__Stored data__
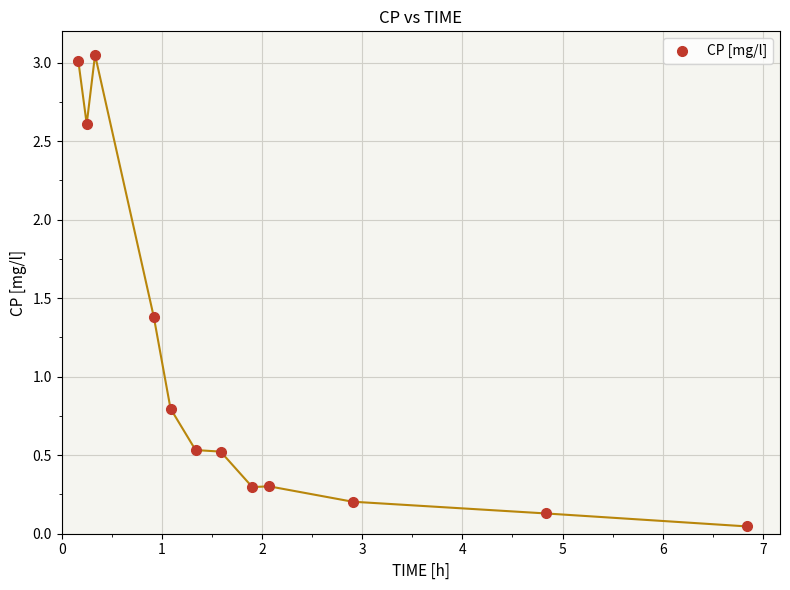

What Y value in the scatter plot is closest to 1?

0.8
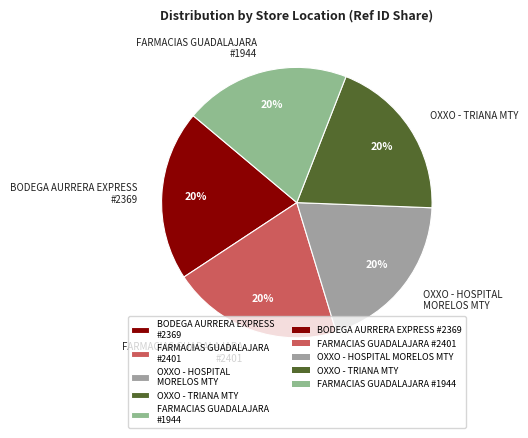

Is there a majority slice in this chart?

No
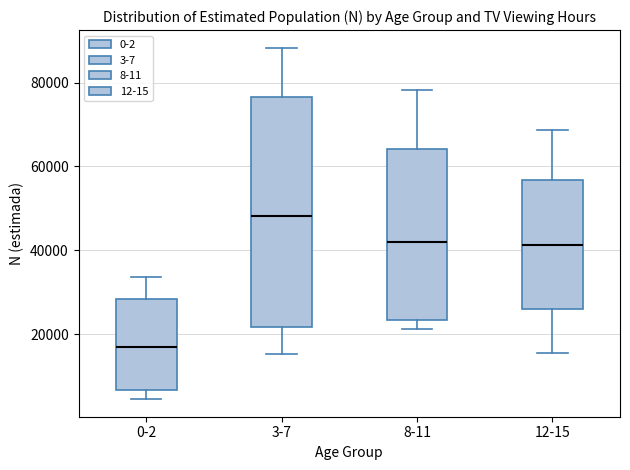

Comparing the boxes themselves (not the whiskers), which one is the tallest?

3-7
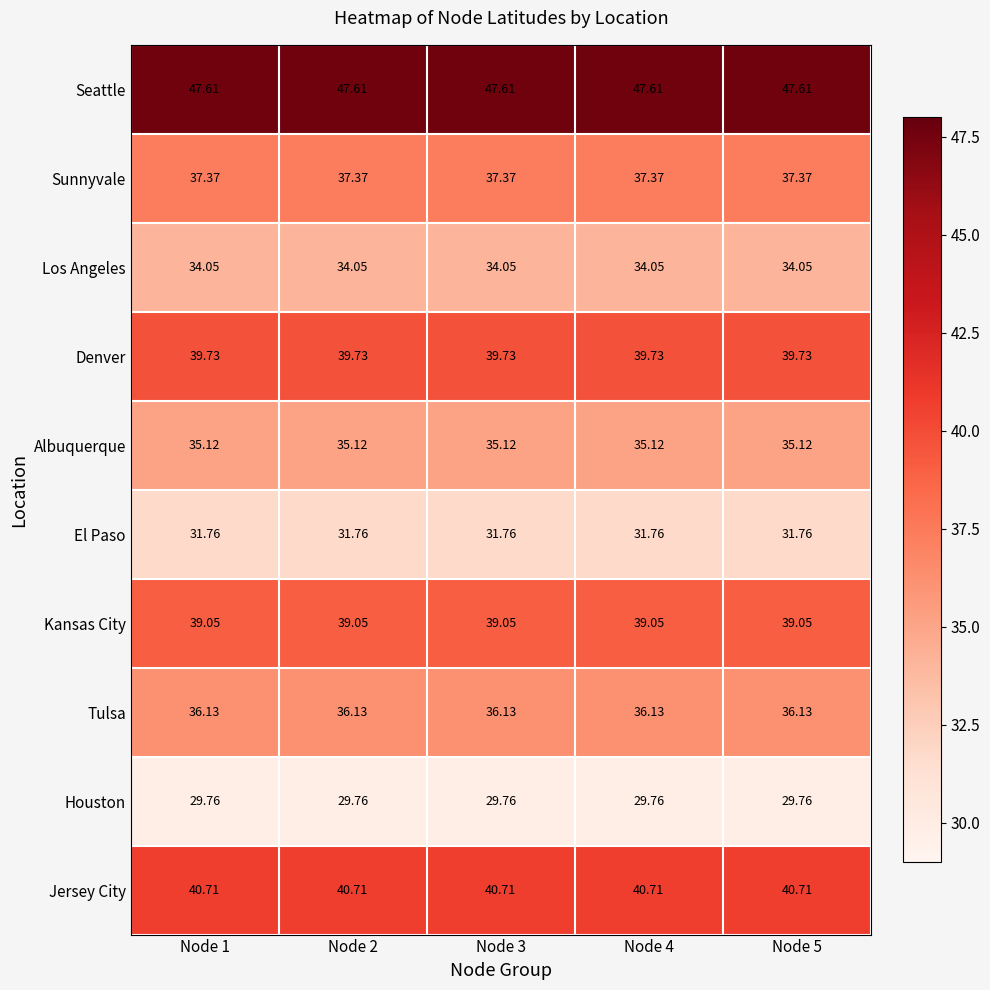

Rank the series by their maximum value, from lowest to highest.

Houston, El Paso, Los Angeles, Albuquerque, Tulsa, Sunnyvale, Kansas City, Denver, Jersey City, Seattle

__PROMPT__
Count the lines in the items above that contain the string "value", treating uppercase and lowercase letters as distinct. Reply with the number alone.

__RESPONSE TO THE TASK__
2